◆ **ABOUT THIS EXERCISE**
The entries shown below are to be printed in full, unaltered.

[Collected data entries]

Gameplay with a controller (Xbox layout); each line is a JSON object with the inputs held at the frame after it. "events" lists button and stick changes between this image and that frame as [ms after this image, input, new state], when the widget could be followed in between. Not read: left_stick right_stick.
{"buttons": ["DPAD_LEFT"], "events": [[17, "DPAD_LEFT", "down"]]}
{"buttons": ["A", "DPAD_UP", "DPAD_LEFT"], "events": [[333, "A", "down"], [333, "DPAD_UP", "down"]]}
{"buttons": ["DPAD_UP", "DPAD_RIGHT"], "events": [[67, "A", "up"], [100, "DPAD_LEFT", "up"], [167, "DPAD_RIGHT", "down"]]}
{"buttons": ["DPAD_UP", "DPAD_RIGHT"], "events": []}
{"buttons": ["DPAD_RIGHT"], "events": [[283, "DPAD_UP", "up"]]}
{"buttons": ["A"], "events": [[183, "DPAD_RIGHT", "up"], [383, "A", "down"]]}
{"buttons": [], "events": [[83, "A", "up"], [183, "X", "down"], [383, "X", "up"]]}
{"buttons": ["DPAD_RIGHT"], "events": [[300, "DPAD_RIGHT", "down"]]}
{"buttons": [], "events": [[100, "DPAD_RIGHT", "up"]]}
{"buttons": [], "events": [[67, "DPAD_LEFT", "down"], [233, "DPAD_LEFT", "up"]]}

◆ **SOLUTION FOR THIS EXERCISE**
Gameplay with a controller (Xbox layout); each line is a JSON object with the inputs held at the frame after it. "events" lists button and stick changes between this image and that frame as [ms after this image, input, new state], when the widget could be followed in between. Not read: left_stick right_stick.
{"buttons": ["DPAD_LEFT"], "events": [[17, "DPAD_LEFT", "down"]]}
{"buttons": ["A", "DPAD_UP", "DPAD_LEFT"], "events": [[333, "A", "down"], [333, "DPAD_UP", "down"]]}
{"buttons": ["DPAD_UP", "DPAD_RIGHT"], "events": [[67, "A", "up"], [100, "DPAD_LEFT", "up"], [167, "DPAD_RIGHT", "down"]]}
{"buttons": ["DPAD_UP", "DPAD_RIGHT"], "events": []}
{"buttons": ["DPAD_RIGHT"], "events": [[283, "DPAD_UP", "up"]]}
{"buttons": ["A"], "events": [[183, "DPAD_RIGHT", "up"], [383, "A", "down"]]}
{"buttons": [], "events": [[83, "A", "up"], [183, "X", "down"], [383, "X", "up"]]}
{"buttons": ["DPAD_RIGHT"], "events": [[300, "DPAD_RIGHT", "down"]]}
{"buttons": [], "events": [[100, "DPAD_RIGHT", "up"]]}
{"buttons": [], "events": [[67, "DPAD_LEFT", "down"], [233, "DPAD_LEFT", "up"]]}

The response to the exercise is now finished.